**YOUR TASKS:**
(a) Rewrite the Crisis Core review from "I was shocked" to "be a crime.", substituting "sorrow" for "heartache".
(b) According to the Crisis Core review, how many hours did it take the reviewer to complete the game?

**SOURCE TEXT:**
The graphics in Crisis Core are stunning. It's the best I've seen so far on the PSP. Some CG sequences actually look as if they have been snatched straight off the PS3. The only place where the game feels slightly repetitive is in the Missions. You run around in these empty dungeons or corridors covered in mostly gray tones. Not that impressive, but then again, the missions are just for passing time.

And when it comes to time, Crisis Core is rather short. I completed it in 22 hours, and then I guess at least 5 hours were missions. I would have loved to have stayed in Midgar for much longer. The music in Crisis Core is a mix of old and new. The classic tunes from FF VII have gotten a make-over and are the scores that you will remember the most. The original tunes are not that heartfelt and I found it hard to create new memories around them.

I was shocked when I stumbled upon the end of the game. I was not at all prepared and it came as such a surprise to me. If there is anyone out there, who has decided not to play this game, I can tell you that the ending alone is reason enough to pick it up. I have never felt such heartache over an ending, even though I always feel sad when a good game ends. I was depressed for days. Crisis Core is not just a game. These characters come to life, right in front of you. They laugh, they cry, they fight, the lose hope and trust, and find a new path, a new goal. The voice acting is beyond brilliant and is perfectly fitted to characters talking. For any gamer to say no to this game, would be a crime.

**THE DATA:**
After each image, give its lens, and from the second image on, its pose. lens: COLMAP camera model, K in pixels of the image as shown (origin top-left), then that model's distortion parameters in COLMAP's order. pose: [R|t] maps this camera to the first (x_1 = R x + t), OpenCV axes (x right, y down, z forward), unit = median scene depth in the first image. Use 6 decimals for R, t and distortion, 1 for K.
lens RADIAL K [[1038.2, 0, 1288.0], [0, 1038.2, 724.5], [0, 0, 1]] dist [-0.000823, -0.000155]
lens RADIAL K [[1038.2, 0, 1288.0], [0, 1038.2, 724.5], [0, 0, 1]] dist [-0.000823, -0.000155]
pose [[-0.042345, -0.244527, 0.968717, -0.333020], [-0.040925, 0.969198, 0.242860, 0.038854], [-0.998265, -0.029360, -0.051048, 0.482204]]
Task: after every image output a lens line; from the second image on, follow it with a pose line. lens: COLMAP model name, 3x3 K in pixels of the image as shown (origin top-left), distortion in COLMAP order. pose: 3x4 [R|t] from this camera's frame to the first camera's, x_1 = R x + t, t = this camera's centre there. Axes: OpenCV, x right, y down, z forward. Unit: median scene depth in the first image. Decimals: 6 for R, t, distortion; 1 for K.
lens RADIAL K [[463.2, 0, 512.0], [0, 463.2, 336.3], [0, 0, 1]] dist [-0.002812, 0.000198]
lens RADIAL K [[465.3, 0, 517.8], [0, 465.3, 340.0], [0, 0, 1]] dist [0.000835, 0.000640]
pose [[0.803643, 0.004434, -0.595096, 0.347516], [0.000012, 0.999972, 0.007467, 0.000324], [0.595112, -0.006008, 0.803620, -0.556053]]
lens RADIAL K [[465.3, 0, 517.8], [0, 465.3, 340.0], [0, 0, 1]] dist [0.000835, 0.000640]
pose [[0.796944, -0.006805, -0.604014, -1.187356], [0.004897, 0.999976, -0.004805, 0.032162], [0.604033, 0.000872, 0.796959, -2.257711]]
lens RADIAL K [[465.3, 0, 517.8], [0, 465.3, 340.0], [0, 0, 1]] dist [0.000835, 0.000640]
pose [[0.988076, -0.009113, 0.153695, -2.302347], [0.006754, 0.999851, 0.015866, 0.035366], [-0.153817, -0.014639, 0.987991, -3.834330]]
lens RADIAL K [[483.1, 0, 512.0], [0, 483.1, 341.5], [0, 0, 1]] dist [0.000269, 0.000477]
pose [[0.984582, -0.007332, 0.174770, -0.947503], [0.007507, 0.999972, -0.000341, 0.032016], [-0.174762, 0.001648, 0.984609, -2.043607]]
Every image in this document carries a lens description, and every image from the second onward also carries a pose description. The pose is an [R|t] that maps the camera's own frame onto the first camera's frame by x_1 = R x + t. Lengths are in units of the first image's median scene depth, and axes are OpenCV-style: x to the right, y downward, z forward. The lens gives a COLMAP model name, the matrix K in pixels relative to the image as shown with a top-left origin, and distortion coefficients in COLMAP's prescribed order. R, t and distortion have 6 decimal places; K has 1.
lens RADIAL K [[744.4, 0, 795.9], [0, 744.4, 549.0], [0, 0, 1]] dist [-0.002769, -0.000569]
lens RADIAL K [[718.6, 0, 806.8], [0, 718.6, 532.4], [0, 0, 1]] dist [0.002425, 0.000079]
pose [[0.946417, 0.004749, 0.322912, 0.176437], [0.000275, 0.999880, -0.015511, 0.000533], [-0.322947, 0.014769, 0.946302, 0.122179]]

**RESPONSES IN ORDER:**
(a)
I was shocked when I stumbled upon the end of the game. I was not at all prepared and it came as such a surprise to me. If there is anyone out there, who has decided not to play this game, I can tell you that the ending alone is reason enough to pick it up. I have never felt such sorrow over an ending, even though I always feel sad when a good game ends. I was depressed for days. Crisis Core is not just a game. These characters come to life, right in front of you. They laugh, they cry, they fight, the lose hope and trust, and find a new path, a new goal. The voice acting is beyond brilliant and is perfectly fitted to characters talking. For any gamer to say no to this game, would be a crime.

(b) 22 hours